Uma pausa, apenas para se dedicar a encarar o fundo dos meus olhos, expondo-me vigorosa honestidade. Sua intensidade somada ao singelo toque me constrangeu e impedi todos os meus impulsos antes que ficassem transparentes. Inspirei, torcendo para que o ar clareasse minha mente. Dividi o assunto em partes.

Devia ao menos perdoá-lo, aliás isso não implicaria outras coisas. Não sabia se estava sendo frouxa demais. Mas afinal, perdoar era o papel do bom cristão.

Aquiesci uma vez, cautelosamente.

Ele deu um meio sorriso, percebendo minha resistência.

— Obrigado — e recolheu a mão.

Cruzei meus dedos no colo, irritada comigo mesma por ter lamentado que se afastasse tão rápido. Com meu dilema interno, quase não percebi que ele estava aguardando. O que queria que eu dissesse? Bem... Provavelmente o que eu disse que queria dizer. Ou esperava um pedido de desculpas também. Meu orgulho se manifestou, bem mesquinho, no sentido de que ele esperasse ali sentado se queria que eu me desculpasse depois do que havia me feito.

Mas, sinceramente, sabia que havia errado em magoá-lo com as palavras ditas no parque. E ainda assim, um dos meus maiores defeitos era não saber me desculpar.
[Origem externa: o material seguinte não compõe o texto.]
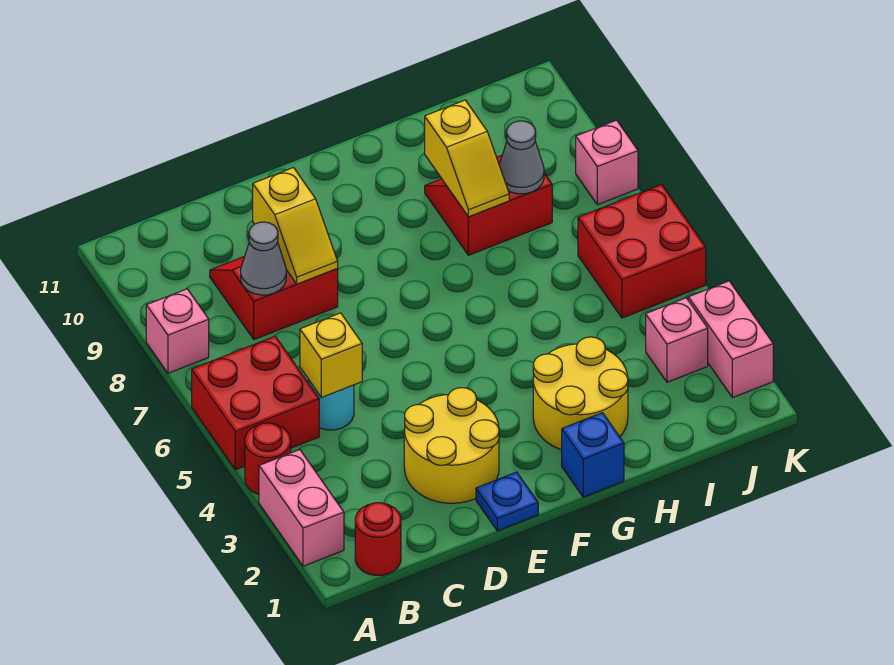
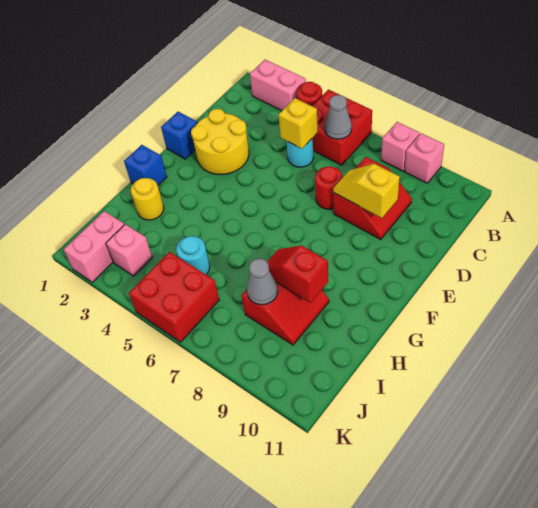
red 1x1 round brick [355,503,401,575] -> red 1x1 round brick moved to [315,166,343,209]
grey 1x1 cone [241,222,286,295] -> grey 1x1 cone moved to [325,95,352,139]
blue 1x1 plate [476,472,538,531] -> blue 1x1 brick [161,112,198,159]
yellow 2x2 round brick [533,337,628,450] -> yellow 1x1 round brick [131,178,164,220]
yellow 1x2 slope [425,100,509,217] -> red 1x2 slope [267,246,328,303]
none -> cyan 1x1 round brick [176,236,210,275]
pink 1x2 brick [688,281,773,398] -> pink 1x2 brick turned to [64,211,125,282]
pink 1x1 brick [576,120,638,205] -> pink 1x1 brick moved to [405,133,444,183]

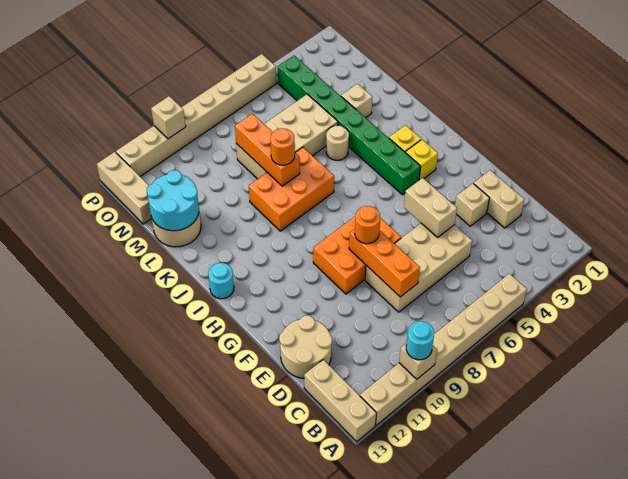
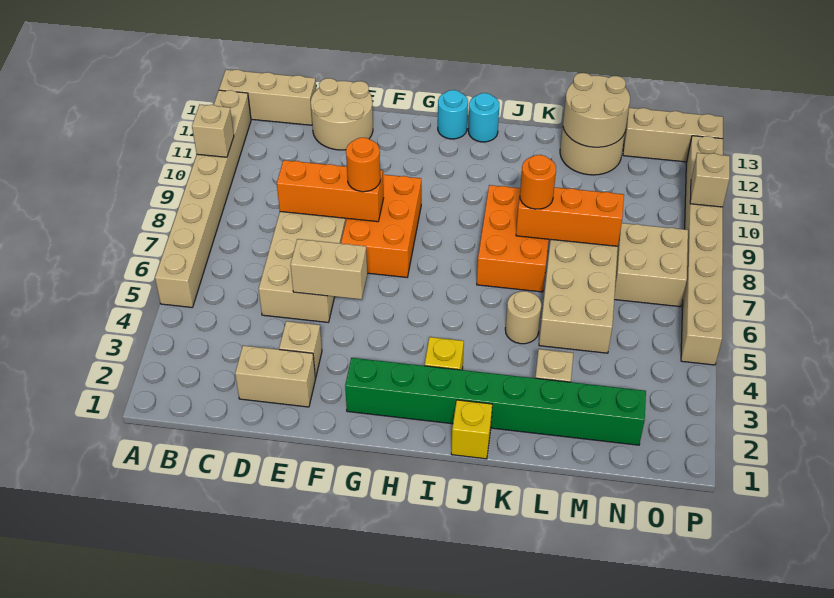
cyan 1x1 round brick [406,321,434,360] -> cyan 1x1 round brick moved to [438,90,468,139]
yellow 1x1 brick [405,140,438,180] -> yellow 1x1 brick moved to [451,400,492,459]
green 1x8 brick [278,56,421,195] -> green 1x8 brick moved to [345,358,646,445]
cyan 2x2 round brick [147,170,199,231] -> tan 2x2 round brick [563,73,630,147]
none -> tan 2x2 brick [614,223,688,307]

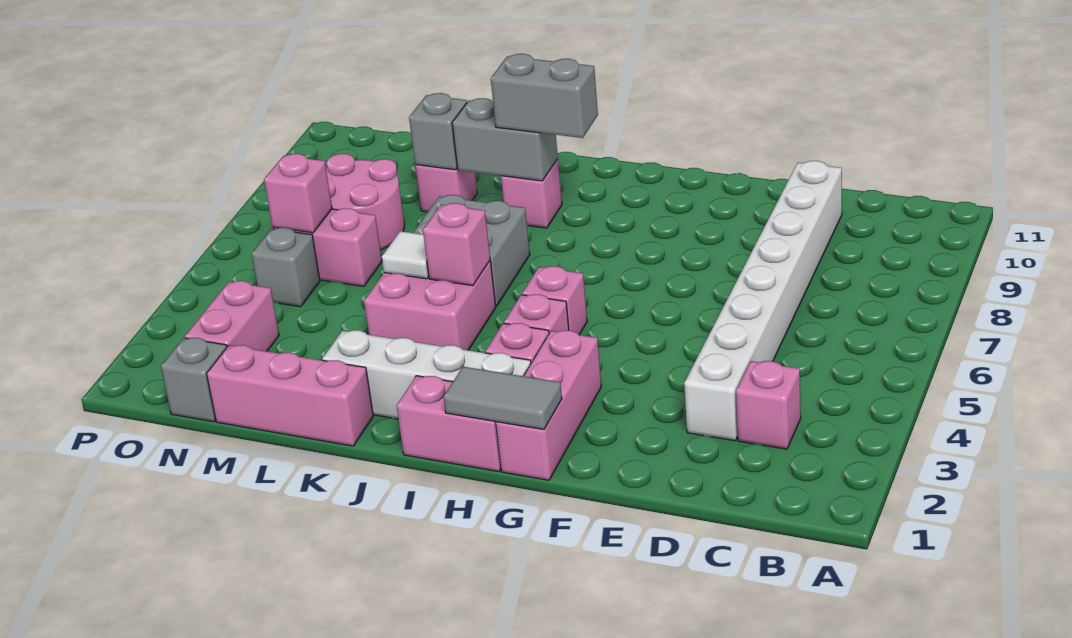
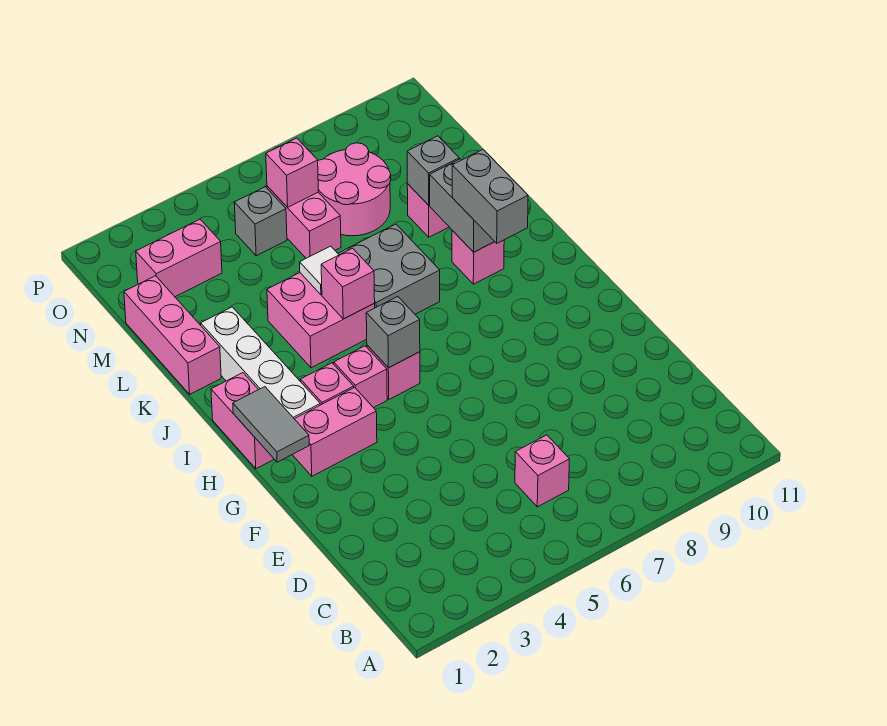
pink 1x1 brick [736,361,801,449] -> pink 1x1 brick moved to [515,435,569,507]
white 1x8 brick [684,161,842,441] -> none
pink 1x3 brick [496,330,601,480] -> pink 1x2 brick [292,387,377,476]
grey 1x1 brick [161,338,227,422] -> grey 1x1 brick moved to [366,297,420,368]

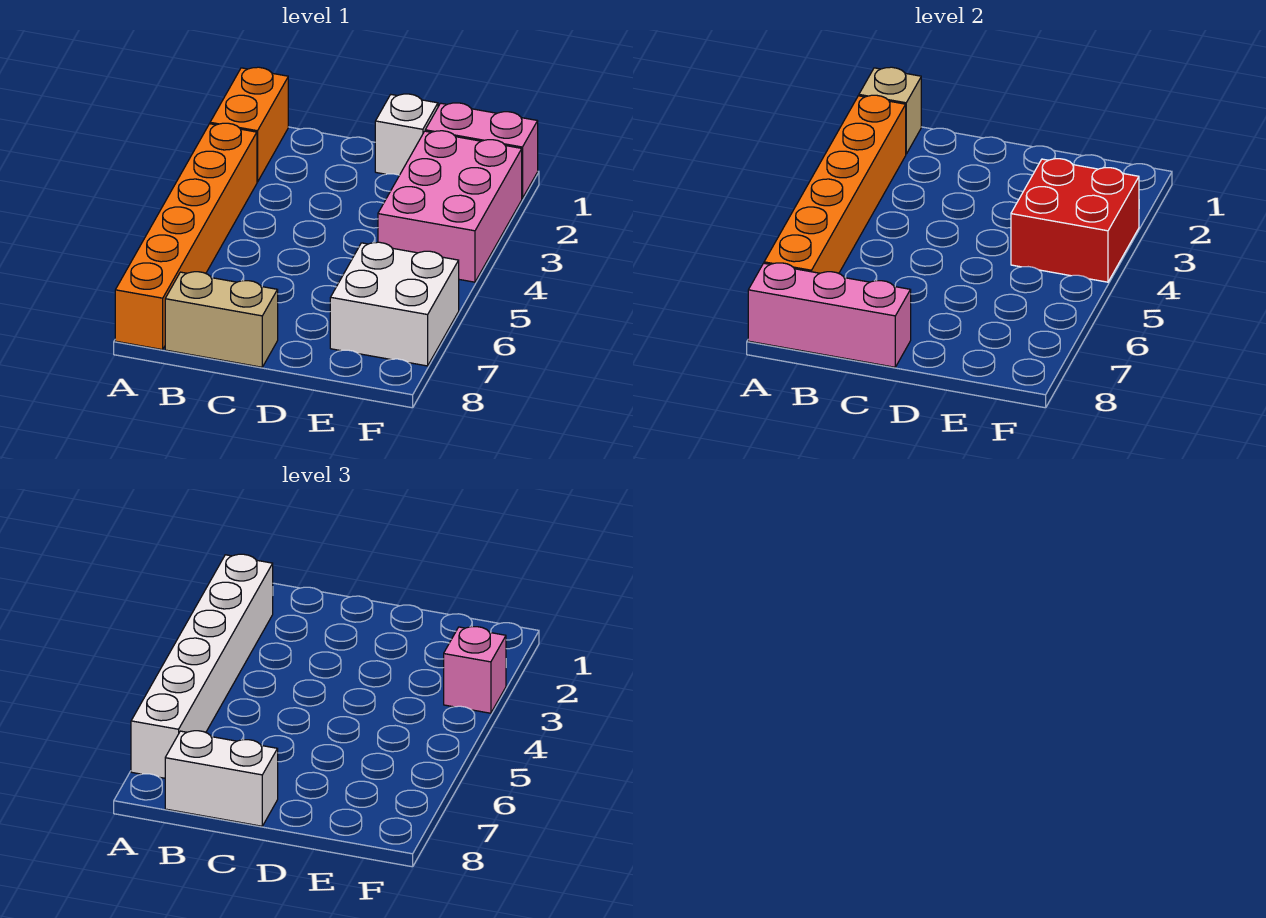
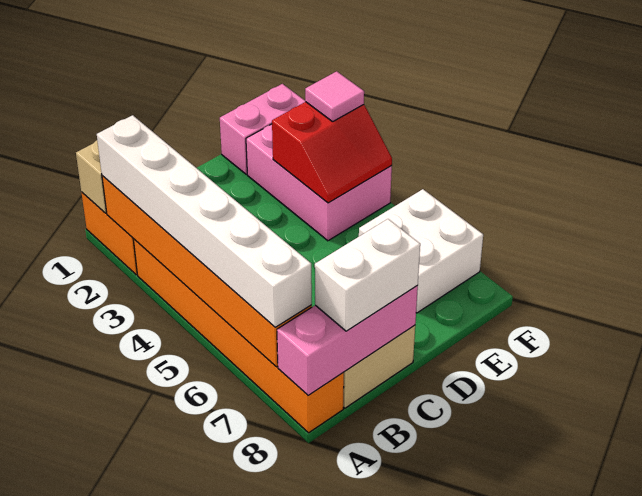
white 1x1 brick [375,94,438,175] -> none
red 2x2 brick [1011,159,1139,282] -> red 2x2 slope [272,102,392,203]
pink 1x1 brick [444,627,506,713] -> pink 1x1 tile [305,71,364,122]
Respirei fundo, me incentivando. Não doeria.

— E você sabe que eu não quis dizer aquelas coisas para você no parque — covarde o bastante, fiquei olhando para a mesa — Você não é nada daquilo. Eu só estava nervosa — e com um incentivo sobrenatural, ergui o queixo para olhá-lo — Me desculpa — a palavra pareceu estranha saindo da minha boca, entalada e depois cuspida.

Justin assentiu uma vez, mas o esgar da boca não parecia um sorriso. Apenas uma tentativa patética de mostrar que tudo estava bem. Ele não acreditava em mim. Pior, o ar tristonho indicava que a descrença se direcionava ao próprio valor. Havia levado a sério o teor de minhas acusações coléricas. A constatação apertou-me o peito, destruindo-me a compostura e sumindo momentaneamente com o orgulho.

— Justin — inclinei-me ansiosa em sua direção — Você tem tantas pessoas que te amam, literalmente do mundo inteiro. E isso é por quem você é. É óbvio que falei da boca pra fora.

Ele não me olhou.

— Não tem problema, Julia. Tudo bem — descartou. Mesmo sem o contato visual pude perceber que mentia.

Parabéns, anta.

— Se não acredita em mim, pergunte para Kendall. Tenho certeza de que ela vai concordar comigo nisso — ajeitei-me na cadeira, apelando. Esperava que o toque sutil de despeito não tivesse soado tão evidente para ele quanto para mim.